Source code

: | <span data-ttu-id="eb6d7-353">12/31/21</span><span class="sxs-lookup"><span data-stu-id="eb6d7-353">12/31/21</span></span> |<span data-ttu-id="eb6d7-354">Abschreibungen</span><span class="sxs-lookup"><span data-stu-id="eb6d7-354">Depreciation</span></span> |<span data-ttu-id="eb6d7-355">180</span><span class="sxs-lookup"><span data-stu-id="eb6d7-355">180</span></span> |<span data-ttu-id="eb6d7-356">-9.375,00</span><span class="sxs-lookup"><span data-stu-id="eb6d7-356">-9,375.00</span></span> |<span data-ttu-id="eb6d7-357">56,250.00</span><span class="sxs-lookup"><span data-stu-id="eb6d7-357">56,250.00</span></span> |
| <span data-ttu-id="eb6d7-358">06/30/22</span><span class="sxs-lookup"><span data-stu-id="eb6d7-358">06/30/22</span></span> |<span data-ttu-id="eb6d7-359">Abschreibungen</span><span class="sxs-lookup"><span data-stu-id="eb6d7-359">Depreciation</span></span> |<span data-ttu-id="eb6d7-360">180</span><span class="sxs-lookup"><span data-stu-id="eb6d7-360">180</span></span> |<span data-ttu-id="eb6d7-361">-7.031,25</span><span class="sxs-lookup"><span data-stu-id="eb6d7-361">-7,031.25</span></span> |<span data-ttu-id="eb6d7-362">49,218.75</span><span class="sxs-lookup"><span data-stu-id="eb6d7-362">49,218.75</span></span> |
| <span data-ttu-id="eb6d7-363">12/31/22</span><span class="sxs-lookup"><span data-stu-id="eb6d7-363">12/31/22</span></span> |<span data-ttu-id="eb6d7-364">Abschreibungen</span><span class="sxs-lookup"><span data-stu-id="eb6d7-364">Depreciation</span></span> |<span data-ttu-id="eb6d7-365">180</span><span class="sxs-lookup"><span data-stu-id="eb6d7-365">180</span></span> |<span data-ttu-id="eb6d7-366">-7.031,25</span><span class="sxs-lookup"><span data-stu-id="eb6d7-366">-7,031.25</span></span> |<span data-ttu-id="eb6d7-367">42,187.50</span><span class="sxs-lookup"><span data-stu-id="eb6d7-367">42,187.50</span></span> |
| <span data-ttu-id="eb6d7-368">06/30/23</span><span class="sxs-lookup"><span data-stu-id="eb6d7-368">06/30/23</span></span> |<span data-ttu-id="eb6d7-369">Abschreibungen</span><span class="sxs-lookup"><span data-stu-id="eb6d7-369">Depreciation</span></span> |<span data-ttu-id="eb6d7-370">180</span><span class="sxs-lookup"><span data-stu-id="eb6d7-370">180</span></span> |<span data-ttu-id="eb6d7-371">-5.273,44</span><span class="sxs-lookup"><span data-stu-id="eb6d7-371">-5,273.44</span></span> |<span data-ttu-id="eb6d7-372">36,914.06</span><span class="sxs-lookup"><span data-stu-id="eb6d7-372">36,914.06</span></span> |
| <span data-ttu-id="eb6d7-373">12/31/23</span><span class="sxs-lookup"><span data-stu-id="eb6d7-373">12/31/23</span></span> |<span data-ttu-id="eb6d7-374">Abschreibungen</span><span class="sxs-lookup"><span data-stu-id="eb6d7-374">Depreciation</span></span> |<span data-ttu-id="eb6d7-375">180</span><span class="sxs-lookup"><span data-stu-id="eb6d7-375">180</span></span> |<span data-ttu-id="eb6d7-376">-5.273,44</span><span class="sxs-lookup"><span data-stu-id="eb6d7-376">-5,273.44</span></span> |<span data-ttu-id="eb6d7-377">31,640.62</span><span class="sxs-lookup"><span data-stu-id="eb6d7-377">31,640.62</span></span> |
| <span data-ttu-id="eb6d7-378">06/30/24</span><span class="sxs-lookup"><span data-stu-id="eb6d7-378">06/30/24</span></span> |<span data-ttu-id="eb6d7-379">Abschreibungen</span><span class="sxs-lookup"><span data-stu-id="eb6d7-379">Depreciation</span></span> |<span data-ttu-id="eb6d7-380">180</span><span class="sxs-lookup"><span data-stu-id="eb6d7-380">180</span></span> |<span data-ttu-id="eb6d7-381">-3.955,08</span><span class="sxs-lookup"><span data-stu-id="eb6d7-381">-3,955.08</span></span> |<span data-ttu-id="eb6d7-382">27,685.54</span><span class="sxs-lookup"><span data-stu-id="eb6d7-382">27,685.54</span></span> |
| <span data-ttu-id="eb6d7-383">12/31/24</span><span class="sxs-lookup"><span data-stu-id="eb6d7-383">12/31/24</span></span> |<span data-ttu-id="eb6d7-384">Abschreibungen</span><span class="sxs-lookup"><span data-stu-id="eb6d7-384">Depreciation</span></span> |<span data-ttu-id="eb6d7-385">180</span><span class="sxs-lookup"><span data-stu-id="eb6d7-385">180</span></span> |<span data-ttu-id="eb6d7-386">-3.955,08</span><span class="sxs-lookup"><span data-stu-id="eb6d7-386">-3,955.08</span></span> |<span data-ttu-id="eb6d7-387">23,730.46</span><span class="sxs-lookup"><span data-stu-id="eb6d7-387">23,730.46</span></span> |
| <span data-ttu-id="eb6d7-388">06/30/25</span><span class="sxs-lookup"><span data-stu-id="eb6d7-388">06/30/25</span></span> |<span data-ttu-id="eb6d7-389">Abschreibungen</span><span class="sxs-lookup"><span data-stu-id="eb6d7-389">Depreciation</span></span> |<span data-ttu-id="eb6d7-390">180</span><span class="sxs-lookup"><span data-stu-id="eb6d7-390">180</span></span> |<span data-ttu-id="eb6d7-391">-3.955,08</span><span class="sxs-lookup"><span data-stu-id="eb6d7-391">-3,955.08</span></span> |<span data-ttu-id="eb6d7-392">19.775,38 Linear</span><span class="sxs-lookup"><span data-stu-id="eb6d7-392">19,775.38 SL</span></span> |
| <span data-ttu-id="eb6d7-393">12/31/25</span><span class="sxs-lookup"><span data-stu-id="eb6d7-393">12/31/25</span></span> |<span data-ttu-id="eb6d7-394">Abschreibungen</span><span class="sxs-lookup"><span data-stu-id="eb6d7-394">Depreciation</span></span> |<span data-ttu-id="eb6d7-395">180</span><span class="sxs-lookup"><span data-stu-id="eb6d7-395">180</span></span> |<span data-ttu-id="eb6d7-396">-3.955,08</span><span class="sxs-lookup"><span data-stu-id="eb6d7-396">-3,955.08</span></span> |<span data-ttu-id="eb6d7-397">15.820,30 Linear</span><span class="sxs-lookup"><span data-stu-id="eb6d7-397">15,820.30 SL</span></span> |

★ ★ ★ ★ ★

Task item: Return each line above that contains the string "Linear".

Result for this exercise:
| <span data-ttu-id="eb6d7-388">06/30/25</span><span class="sxs-lookup"><span data-stu-id="eb6d7-388">06/30/25</span></span> |<span data-ttu-id="eb6d7-389">Abschreibungen</span><span class="sxs-lookup"><span data-stu-id="eb6d7-389">Depreciation</span></span> |<span data-ttu-id="eb6d7-390">180</span><span class="sxs-lookup"><span data-stu-id="eb6d7-390">180</span></span> |<span data-ttu-id="eb6d7-391">-3.955,08</span><span class="sxs-lookup"><span data-stu-id="eb6d7-391">-3,955.08</span></span> |<span data-ttu-id="eb6d7-392">19.775,38 Linear</span><span class="sxs-lookup"><span data-stu-id="eb6d7-392">19,775.38 SL</span></span> |
| <span data-ttu-id="eb6d7-393">12/31/25</span><span class="sxs-lookup"><span data-stu-id="eb6d7-393">12/31/25</span></span> |<span data-ttu-id="eb6d7-394">Abschreibungen</span><span class="sxs-lookup"><span data-stu-id="eb6d7-394">Depreciation</span></span> |<span data-ttu-id="eb6d7-395">180</span><span class="sxs-lookup"><span data-stu-id="eb6d7-395">180</span></span> |<span data-ttu-id="eb6d7-396">-3.955,08</span><span class="sxs-lookup"><span data-stu-id="eb6d7-396">-3,955.08</span></span> |<span data-ttu-id="eb6d7-397">15.820,30 Linear</span><span class="sxs-lookup"><span data-stu-id="eb6d7-397">15,820.30 SL</span></span> |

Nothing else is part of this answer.